Frage: Herr Friedrich, haben Sie Ihre Steuererklärung gestern Abend noch fertig bekommen?

Björn Friedrich: (lacht) Leider nicht, ich hatte Probleme mit der Software.

Wir kennen uns nicht, trotzdem weiß ich das über Sie – weil ich Sie auf Snapchat gefunden habe. Ist das nicht ein bisschen erschreckend?

Friedrich: Nein, ich bin dort als Medienpädagoge und aus privatem Interesse unterwegs. Ich zeige nichts wirklich Privates, achte beispielsweise darauf, von meinen Kindern keine Bilder zu teilen. Bei Nutzung der Neuen Medien ist es wichtig, eigenverantwortlich damit umzugehen und zu überlegen, was man wo guten Gewissens teilen kann.

Warum ist das Netzwerk insbesondere bei Jugendlichen so beliebt?

Friedrich: Ich glaube, es ist vor allem die Story-Funktion, in der viele Prominente Bilder und Videos teilen. Und natürlich ist es dem Hype geschuldet, der gerade aus den USA rüberschwappt. Snapchat hat zudem viele Funktionen, die es so noch nicht gab, zum Beispiel das Verfallsdatum bei Nachrichten, diese grafischen Elemente und Spielereien wie Filter. Diese Gesamtheit macht den Dienst spannend und witzig, deshalb ist er momentan so populär. Hinzu kommt: Es ist eine reine Handy-App ohne Web-Oberfläche. Das ist für ältere Anwender eher ungewöhnlich, aber für die Jungen ist das überhaupt kein Problem, da sie zunehmend nur noch mobil im Netz sind.

Warum stört es die Nutzer nicht, dass Nachrichten nur kurze Zeit sichtbar sind?

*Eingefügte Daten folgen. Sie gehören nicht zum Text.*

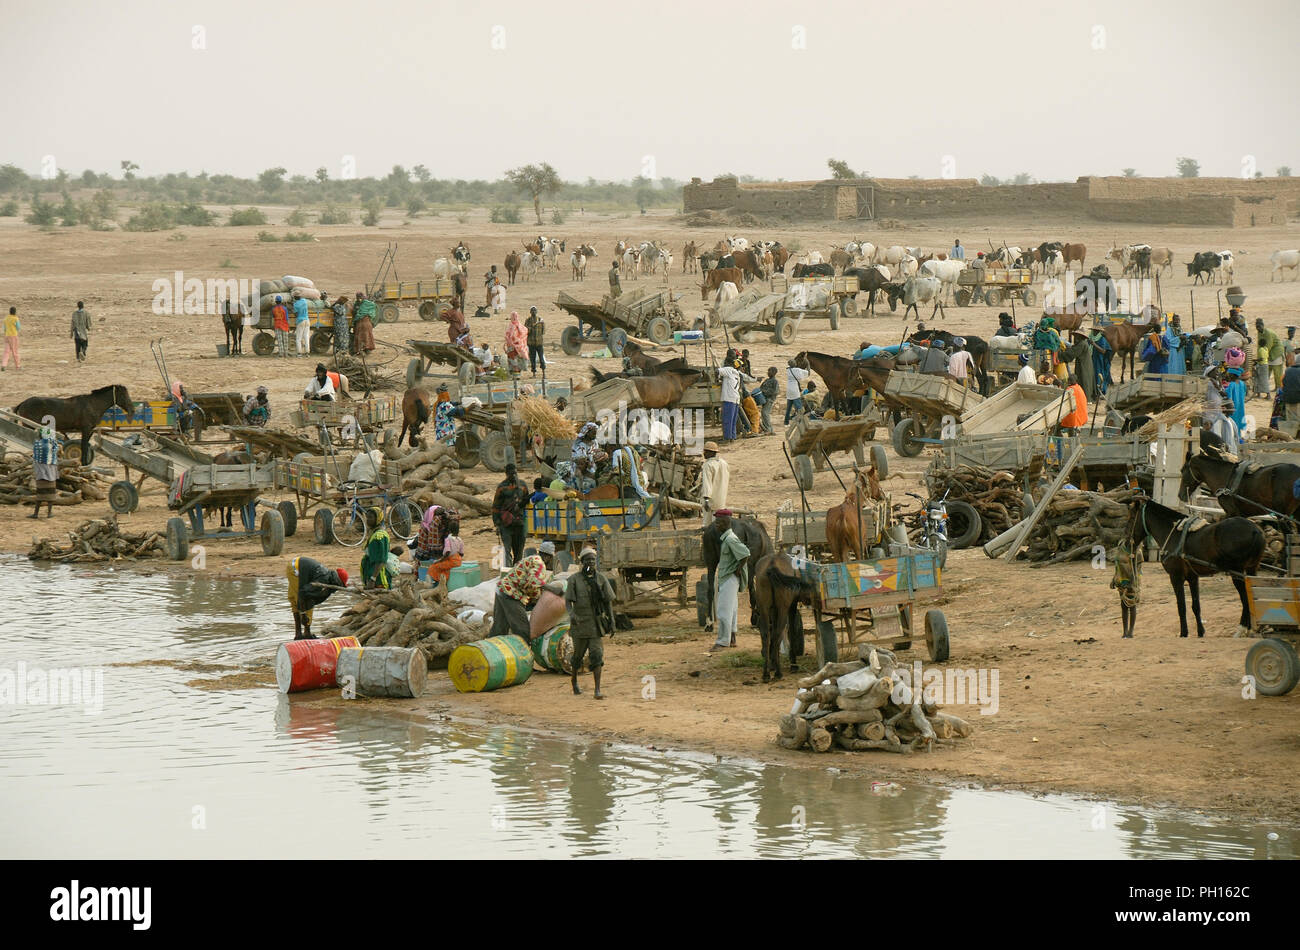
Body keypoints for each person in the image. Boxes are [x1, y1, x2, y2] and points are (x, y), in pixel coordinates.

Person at [566, 545, 615, 699]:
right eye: (587, 560)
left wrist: (612, 621)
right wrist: (571, 614)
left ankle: (597, 690)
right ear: (582, 562)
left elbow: (608, 602)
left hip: (596, 624)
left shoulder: (601, 579)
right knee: (578, 657)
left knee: (597, 655)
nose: (590, 563)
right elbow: (568, 601)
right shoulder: (574, 580)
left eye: (593, 560)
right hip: (580, 624)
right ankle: (574, 681)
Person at [711, 510, 750, 650]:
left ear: (724, 523)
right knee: (732, 610)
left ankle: (722, 642)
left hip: (729, 578)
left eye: (717, 523)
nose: (716, 525)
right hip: (729, 578)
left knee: (723, 611)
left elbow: (745, 553)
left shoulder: (730, 539)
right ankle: (732, 638)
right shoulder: (728, 538)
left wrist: (738, 569)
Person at [286, 556, 349, 640]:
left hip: (293, 565)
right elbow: (303, 593)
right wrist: (303, 614)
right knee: (306, 599)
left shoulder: (326, 575)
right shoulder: (323, 579)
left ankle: (299, 633)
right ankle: (305, 632)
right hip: (296, 569)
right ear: (336, 581)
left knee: (294, 598)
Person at [491, 554, 549, 641]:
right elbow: (533, 582)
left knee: (499, 629)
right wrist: (542, 593)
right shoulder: (540, 564)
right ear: (548, 557)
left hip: (501, 589)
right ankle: (525, 652)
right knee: (522, 631)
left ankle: (488, 650)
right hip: (511, 594)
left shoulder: (531, 559)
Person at [492, 462, 529, 567]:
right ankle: (510, 572)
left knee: (517, 552)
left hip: (517, 523)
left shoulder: (521, 486)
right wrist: (497, 524)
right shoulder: (503, 487)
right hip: (507, 524)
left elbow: (495, 507)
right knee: (509, 551)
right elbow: (495, 507)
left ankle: (514, 571)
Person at [1110, 536, 1140, 639]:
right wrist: (1114, 578)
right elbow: (1117, 564)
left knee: (1131, 605)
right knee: (1123, 606)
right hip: (1121, 580)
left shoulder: (1135, 549)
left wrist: (1132, 582)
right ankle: (1125, 632)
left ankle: (1130, 632)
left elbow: (1137, 568)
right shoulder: (1121, 546)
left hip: (1131, 581)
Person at [719, 360, 755, 441]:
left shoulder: (728, 370)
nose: (743, 368)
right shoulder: (738, 374)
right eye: (742, 367)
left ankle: (728, 438)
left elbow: (717, 371)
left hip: (729, 398)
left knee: (727, 419)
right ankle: (732, 436)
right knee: (733, 420)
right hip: (735, 398)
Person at [30, 425, 58, 519]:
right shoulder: (53, 444)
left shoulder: (37, 444)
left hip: (40, 472)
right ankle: (49, 513)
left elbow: (35, 456)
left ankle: (36, 513)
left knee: (40, 494)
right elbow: (55, 454)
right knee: (50, 494)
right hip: (51, 473)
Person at [360, 508, 392, 590]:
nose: (368, 520)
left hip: (378, 576)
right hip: (371, 572)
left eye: (371, 517)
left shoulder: (380, 536)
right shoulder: (374, 533)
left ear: (378, 518)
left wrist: (373, 579)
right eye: (367, 517)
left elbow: (381, 560)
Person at [699, 441, 730, 524]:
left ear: (710, 452)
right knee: (717, 523)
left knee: (707, 524)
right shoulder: (724, 463)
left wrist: (706, 499)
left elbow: (707, 483)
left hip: (710, 500)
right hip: (721, 499)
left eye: (705, 452)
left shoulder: (708, 465)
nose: (704, 454)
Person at [1256, 318, 1281, 395]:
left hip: (1276, 353)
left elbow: (1268, 346)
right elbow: (1259, 344)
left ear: (1263, 326)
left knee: (1277, 372)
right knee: (1267, 372)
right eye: (1257, 327)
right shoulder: (1259, 332)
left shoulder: (1268, 333)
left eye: (1259, 327)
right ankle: (1267, 389)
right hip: (1267, 354)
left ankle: (1278, 388)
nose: (1258, 329)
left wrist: (1261, 356)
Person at [1225, 365, 1248, 440]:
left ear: (1232, 375)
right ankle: (1240, 438)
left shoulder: (1231, 384)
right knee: (1240, 421)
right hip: (1241, 406)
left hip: (1233, 407)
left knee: (1233, 423)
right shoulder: (1242, 383)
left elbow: (1229, 396)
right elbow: (1244, 393)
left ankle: (1235, 439)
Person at [785, 358, 810, 424]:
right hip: (795, 390)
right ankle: (801, 421)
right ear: (795, 364)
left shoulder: (788, 370)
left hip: (789, 390)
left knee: (788, 408)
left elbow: (790, 367)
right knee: (799, 408)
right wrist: (808, 364)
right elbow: (808, 373)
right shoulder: (798, 370)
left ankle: (786, 422)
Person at [1281, 351, 1300, 437]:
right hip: (1297, 399)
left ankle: (1292, 436)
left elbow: (1283, 383)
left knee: (1291, 420)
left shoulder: (1288, 370)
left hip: (1287, 398)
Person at [758, 367, 780, 434]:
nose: (768, 372)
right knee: (764, 413)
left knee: (765, 413)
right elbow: (760, 388)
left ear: (774, 372)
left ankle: (768, 429)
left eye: (769, 371)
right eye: (768, 371)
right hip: (764, 399)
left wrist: (765, 392)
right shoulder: (767, 380)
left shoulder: (775, 381)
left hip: (769, 399)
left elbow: (775, 392)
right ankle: (768, 429)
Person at [525, 306, 546, 375]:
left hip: (539, 343)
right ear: (530, 312)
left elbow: (543, 331)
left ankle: (543, 373)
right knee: (532, 359)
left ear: (536, 312)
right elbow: (525, 331)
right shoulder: (528, 321)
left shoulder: (540, 320)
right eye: (532, 311)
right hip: (531, 343)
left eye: (534, 311)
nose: (533, 312)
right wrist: (531, 328)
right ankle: (534, 373)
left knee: (541, 359)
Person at [292, 291, 311, 356]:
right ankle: (307, 353)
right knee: (306, 337)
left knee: (298, 338)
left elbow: (296, 315)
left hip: (300, 321)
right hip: (307, 320)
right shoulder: (304, 301)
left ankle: (299, 353)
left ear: (294, 297)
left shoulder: (295, 304)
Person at [2, 305, 19, 371]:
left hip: (7, 336)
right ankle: (17, 366)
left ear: (9, 312)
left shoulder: (6, 318)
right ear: (15, 312)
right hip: (14, 336)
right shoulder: (15, 318)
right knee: (15, 351)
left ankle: (4, 365)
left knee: (6, 352)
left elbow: (4, 328)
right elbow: (18, 327)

Friedrich: Mich persönlich stört es mehr, wenn sich der Handyspeicher durch die vielen geteilten Bilder und Videos füllt. Snapchat räumt von selber auf. Allerdings ist fraglich, ob der Dienst alles löscht oder ob Daten nicht doch für Werbung und Ähnliches verwertet werden. Weiter bedient die App die Spiel- und Experimentierfreude von Jugendlichen. Sie können sich in Snapchat noch frei von den Eltern bewegen. Zwar werden auf Snapchat auch immer mehr Werber aktiv, aber das ist trotzdem noch ein relativ eigenständiges Medium.

Sehen Sie bei Snapchat spezielle Gefahren für Jugendliche, etwa wenn der Eindruck entsteht, dass die Inhalte nur kurze Zeit existieren und danach gelöscht werden?

Friedrich: Die Gefahren sind eigentlich die gleichen, die sonst im Netz auch anzutreffen sind. Online muss man immer aufpassen, mit wem man Kontakt hat und für wen man welche Daten veröffentlicht. Neue Punkte sehe ich bei Snapchat nicht.

Wie authentisch ist es, wenn Stars Videos und Fotos aus ihrem Leben teilen?

Friedrich: Snapchat ist im Vergleich zu anderen sozialen Netzwerken wie Youtube oder Instagram noch näher dran, noch unmittelbarer, noch schneller und momentan auch neuer und spannender. Das nutzen Promis, um sich als Star zum Anfassen zu präsentieren. Je größer die Berühmtheit der jeweiligen Person, desto größer ist auch die Inszenierung. Es wird nicht jedes Foto geteilt, sondern es werden mehrere Aufnahmen gemacht, bis das perfekte Bild dabei ist. Da muss man immer eine gewisse Skepsis an den Tag legen.